Der Prozessbevollmächtigte der Kläger erhob mit Schreiben vom 19. Dezember 2005, Eingang beim Finanzgericht am 19. Dezember 2005, für die Kläger Klage. Die Kläger sind unter Verweis auf das Schreiben ihres Prozessbevollmächtigten im Einspruchsverfahren vom 14. Januar 2005 im Kern der Ansicht, dass die Voraussetzungen für die streitgegenständliche Änderung des bestandskräftigen Einkommensteuerbescheids 1999 vom 3. Dezember 2001, geändert durch Bescheid vom 17. Januar 2002, unter Berufung auf das nachträgliche Bekanntwerden einer Tatsache durch Bescheid vom 9. Dezember 2004 in Gestalt der Einspruchsentscheidung vom 17. November 2005 nicht gegeben seien. Der Beklagte habe bereits im Veranlagungsverfahren Kenntnis davon erlangt, dass im Rahmen der Aufhebung des Dienstverhältnisses des Klägers zu Ziffer 1 dessen ehemaliger Arbeitgeber eine Einzahlung in eine Direktversicherung geleistet habe.

Die Kläger beantragen,

den Bescheid zur Änderung des Einkommensteuerbescheids 1999 vom 9. Dezember 2004 in Gestalt der Einspruchsentscheidung vom 17. November 2005 aufzuheben.

Der Beklagte beantragt,

die Klage abzuweisen.

Der Beklagte ist - unter Verweis auf seine Ausführungen in der Einspruchsentscheidung vom 17. November 2005 - der Ansicht, dass nicht die Zahlung des Betrages in Höhe von 141.426 DM zugunsten des Klägers zu Ziffer 1 in eine Direktversicherung eine neue Tatsache sei. Neu sei die Tatsache gewesen, dass diese Zahlung vom ehemaligen Arbeitgeber des Klägers zu Ziffer 1 lohnsteuerlich nicht gewürdigt worden sei. Weiter vertritt der Beklagte im Wesentlichen die Ansicht, dass der Verstoß gegen die Verpflichtung der Kläger aus § 90 Abs. 1 AO jedes mögliche Ermittlungsdefizit im Veranlagungsverfahren überwiege. Die Änderung des ursprünglichen Verwaltungsaktes nach § 173 Abs. 1 Nr. 1 AO sei zulässig.

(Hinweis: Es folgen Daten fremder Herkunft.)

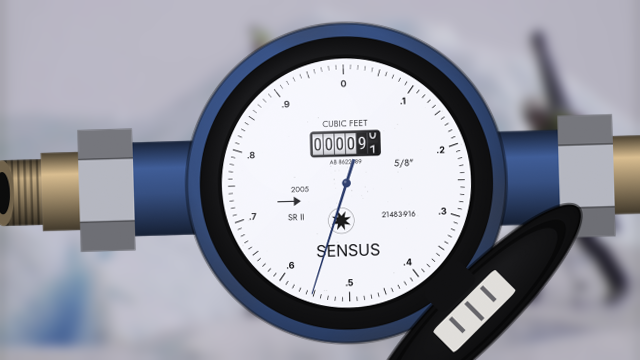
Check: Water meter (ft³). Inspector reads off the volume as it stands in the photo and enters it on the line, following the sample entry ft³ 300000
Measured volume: ft³ 90.55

Die Streitsache wurde mit dem Beteiligten in tatsächlicher und rechtlicher Hinsicht am 23. März 2009 erörtert. Auf Nachfrage des Berichterstatters teilte der Kläger zu Ziffer 1 im Termin zur Erörterung des Sach- und Streitstandes mit, er habe erstmals durch den Änderungsbescheid Ende 2004 darüber Kenntnis erlangt, dass die Einzahlung in die Direktversicherung lohnsteuermäßig von seinem ehemaligen Arbeitgeber nicht behandelt worden sei. Der Beklagte bestreitet dies nicht. Auf die Niederschrift über den Erörterungstermin wird verwiesen (Blatt 80 bis 81 Prozessakten).

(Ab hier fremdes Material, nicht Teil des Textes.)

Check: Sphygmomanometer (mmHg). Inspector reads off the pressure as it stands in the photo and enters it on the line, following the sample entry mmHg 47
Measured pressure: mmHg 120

Wegen der Einzelheiten des Vorbringens der Beteiligten wird auf den Inhalt der Schriftsätze vom 19. Dezember 2005, 18. Januar 2006 und 7. April 2009 nebst dem der Einspruchsentscheidung vom 17. November 2005 verwiesen.

Entscheidungsgründe:

1. Die zulässige Klage ist begründet.

Nach § 100 Abs. 1 Satz 1 Halbsatz 1, Abs. 2 Satz 1 der Finanzgerichtsordnung (FGO) kann das Gericht den angefochtenen Steuerbescheid aufheben oder ändern, soweit dieser rechtswidrig und die Kläger dadurch in ihren Rechten verletzt sind. Im Streitfall ist der Bescheid zur Änderung des Einkommensteuerbescheids 1999 vom 9. Dezember 2004 in Gestalt der Einspruchsentscheidung vom 17. November 2005 rechtswidrig und verletzt die Kläger in ihren Rechten.

Die Voraussetzungen zur Änderung des bestandskräftigen, vorbehaltlosen und hinsichtlich des Vorgangs der Einzahlung in die Direktversicherung zugunsten des Klägers zu Ziffer 1 nicht vorläufigen Einkommensteuerbescheids 1999 vom 3. Dezember 2001, geändert durch Bescheid vom 17. Januar 2002, zum Nachteil der Kläger unter Berufung auf das nachträgliche Bekanntwerden einer Tatsache liegen im Streitfall nicht vor. Der Beklagte war nicht berechtigt, den Einkommensteuerbescheid vom 3. Dezember 2001, geändert durch Bescheid vom 17. Januar 2002, mit Bescheid vom 9. Dezember 2004 in Gestalt der Einspruchsentscheidung vom 17. November 2005 nach § 173 Abs. 1 Nr. 1 AO zu ändern.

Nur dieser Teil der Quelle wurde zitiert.